Hmm, have you considered adjusting your gen_tcp options (more likely inet options)? If I trace the code myself, this should go straight to inet:close (using default settings). It’s more likely the behavior you’re seeing is a result of waiting to receive data or an acknowledgement from the remote side. You could also adjust the time wait setting at the OS level as well. I would take a look at that and see what the value is. You could confirm this hypothesis by checking out socket stats (e.g., netstat, etc.) Not sure what OS you are using exactly, some type of linux surely, if so check tcp_fin_timeout setting, it’s possible it’s set to 120 seconds in your case.

ingela · September 17, 2024, 3:09pm

What version of the ssl application are you running?

Szetty · September 18, 2024, 7:54am

These are all SSL related applications we have:

[
  {:ssl_verify_fun, ~c"SSL verification library", ~c"1.1.7"},
  {:ssl, ~c"Erlang/OTP SSL application", ~c"11.1.4"}
]

Szetty · September 18, 2024, 7:59am

have you considered adjusting your gen_tcp options (more likely inet options)?
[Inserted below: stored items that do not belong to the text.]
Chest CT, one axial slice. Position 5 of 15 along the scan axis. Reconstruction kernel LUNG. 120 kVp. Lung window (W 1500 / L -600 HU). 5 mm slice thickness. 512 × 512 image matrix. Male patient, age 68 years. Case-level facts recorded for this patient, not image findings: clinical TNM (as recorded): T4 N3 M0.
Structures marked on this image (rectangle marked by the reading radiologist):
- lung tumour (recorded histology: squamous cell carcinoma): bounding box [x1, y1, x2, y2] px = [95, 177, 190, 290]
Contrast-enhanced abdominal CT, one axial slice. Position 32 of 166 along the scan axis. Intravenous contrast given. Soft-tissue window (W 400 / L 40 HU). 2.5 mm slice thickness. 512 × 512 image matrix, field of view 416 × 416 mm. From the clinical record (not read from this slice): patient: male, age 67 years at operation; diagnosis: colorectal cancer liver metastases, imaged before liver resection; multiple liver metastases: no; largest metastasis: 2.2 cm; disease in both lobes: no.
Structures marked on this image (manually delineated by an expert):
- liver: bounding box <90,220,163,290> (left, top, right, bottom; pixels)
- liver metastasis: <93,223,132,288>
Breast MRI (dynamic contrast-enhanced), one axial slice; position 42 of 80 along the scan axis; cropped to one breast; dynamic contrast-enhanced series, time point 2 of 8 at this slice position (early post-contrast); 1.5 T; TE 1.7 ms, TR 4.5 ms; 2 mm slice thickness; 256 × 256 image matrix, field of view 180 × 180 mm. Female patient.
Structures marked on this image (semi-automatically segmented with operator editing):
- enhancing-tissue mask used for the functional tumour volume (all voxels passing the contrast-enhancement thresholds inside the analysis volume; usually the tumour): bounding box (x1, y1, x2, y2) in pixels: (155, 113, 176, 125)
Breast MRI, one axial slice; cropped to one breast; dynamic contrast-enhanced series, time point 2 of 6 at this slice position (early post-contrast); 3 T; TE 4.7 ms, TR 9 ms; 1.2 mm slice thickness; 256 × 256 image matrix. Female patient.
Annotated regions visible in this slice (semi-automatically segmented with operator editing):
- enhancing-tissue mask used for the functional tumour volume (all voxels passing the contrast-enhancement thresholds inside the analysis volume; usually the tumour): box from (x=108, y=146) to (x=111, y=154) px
no, but this could be a good solution if we figure out what can cause it

It’s more likely the behavior you’re seeing is a result of waiting to receive data or an acknowledgement from the remote side

it is possible yes, I was thinking about something similar too

You could also adjust the time wait setting at the OS level as well. I would take a look at that and see what the value is. You could confirm this hypothesis by checking out socket stats (e.g., netstat, etc.) Not sure what OS you are using exactly, some type of linux surely, if so check tcp_fin_timeout setting, it’s possible it’s set to 120 seconds in your case.

thanks, will consider that too

These all said, my original questions still remain: why is the timeout NOT applied when calling close in tls_gen_connection and why is even {timeout, 5000} sent if the parameter is ignored anyway ?
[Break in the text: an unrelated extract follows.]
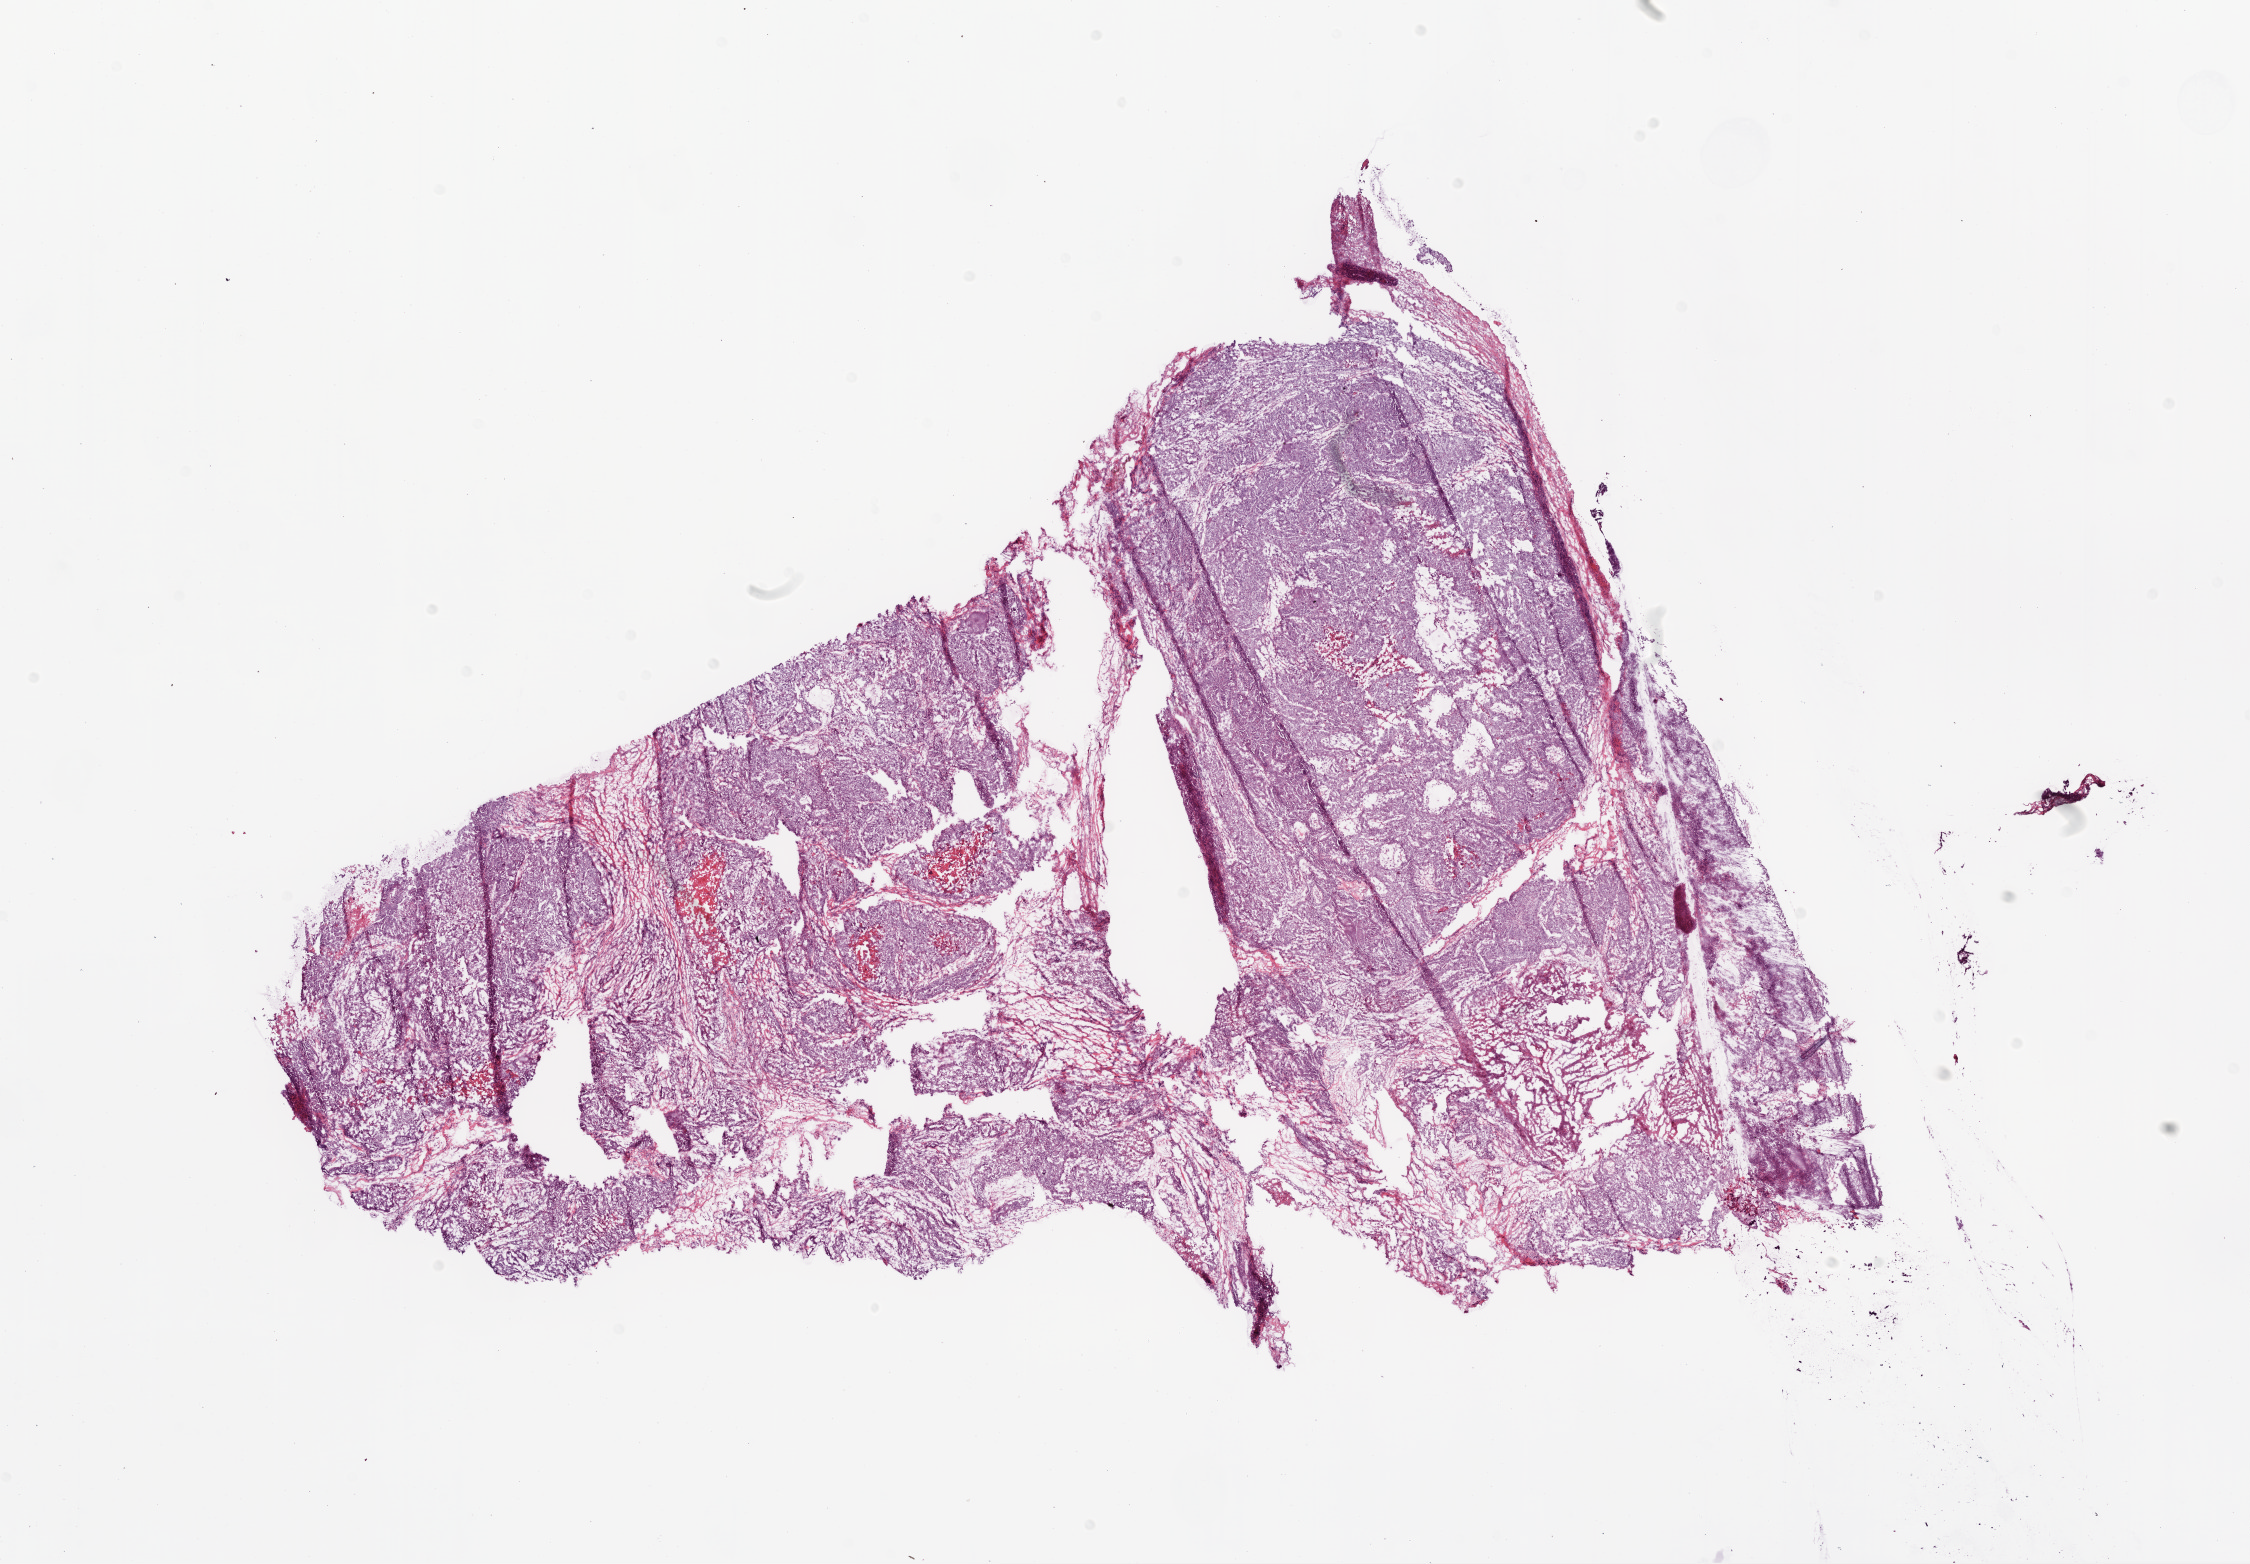
H&E-stained whole-slide image, low-resolution overview of the scanned area, about 18.1 x 12.5 mm (slide scanned at 20x), frozen section from the top of the tissue portion, sample: primary tumour, ovary. Female patient; age at initial diagnosis 81 years. Histologic grade: G2 (moderately differentiated). Pathologist review of this section (percent, as recorded): tumour cells 80%, tumour nuclei 90%, normal cells 0%, stromal cells 10%, necrosis 10%.
FIGO stage: IIC. Pathologic diagnosis: Serous cystadenocarcinoma, NOS.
starbelly · September 18, 2024, 12:44pm

You are totally right, I did not, and I did not say why I did not, so let me correct that. The context here is not clear, I also assumed (and rightly) that @ingela would jump in, because she is awesome like that, what’s more she has all the context. I could make assumptions about why, but I’d rather not, and let the expert of this code answer that question.

ingela · September 18, 2024, 1:21pm

I am a little preoccupied right now, I will look into it further when I have time. But details about what you are doing when it happens could help.

Szetty · September 18, 2024, 4:25pm

Sure, take your time. I feel details how I got to this code are not relevant to the questions, but even then I think I have shared all the information I felt relevant in the original post. In case you really think there is something else missing I could probably share more if you point out specific details that might be relevant.

Maria-12648430 · September 20, 2024, 8:46am

The way I read it, it is not that no timeout is applied here, not in the sense of “wait forever”: If the catchall clause of close is hit, the underlying transport (gen_tcp in your case, judging from the traces) socket will be closed immediately.

It is not ignored, not in the sense of “nothing happens” or “won’t be handled”. It will hit the catchall clause of close and be handled like anything else that fails to hit a previous clause.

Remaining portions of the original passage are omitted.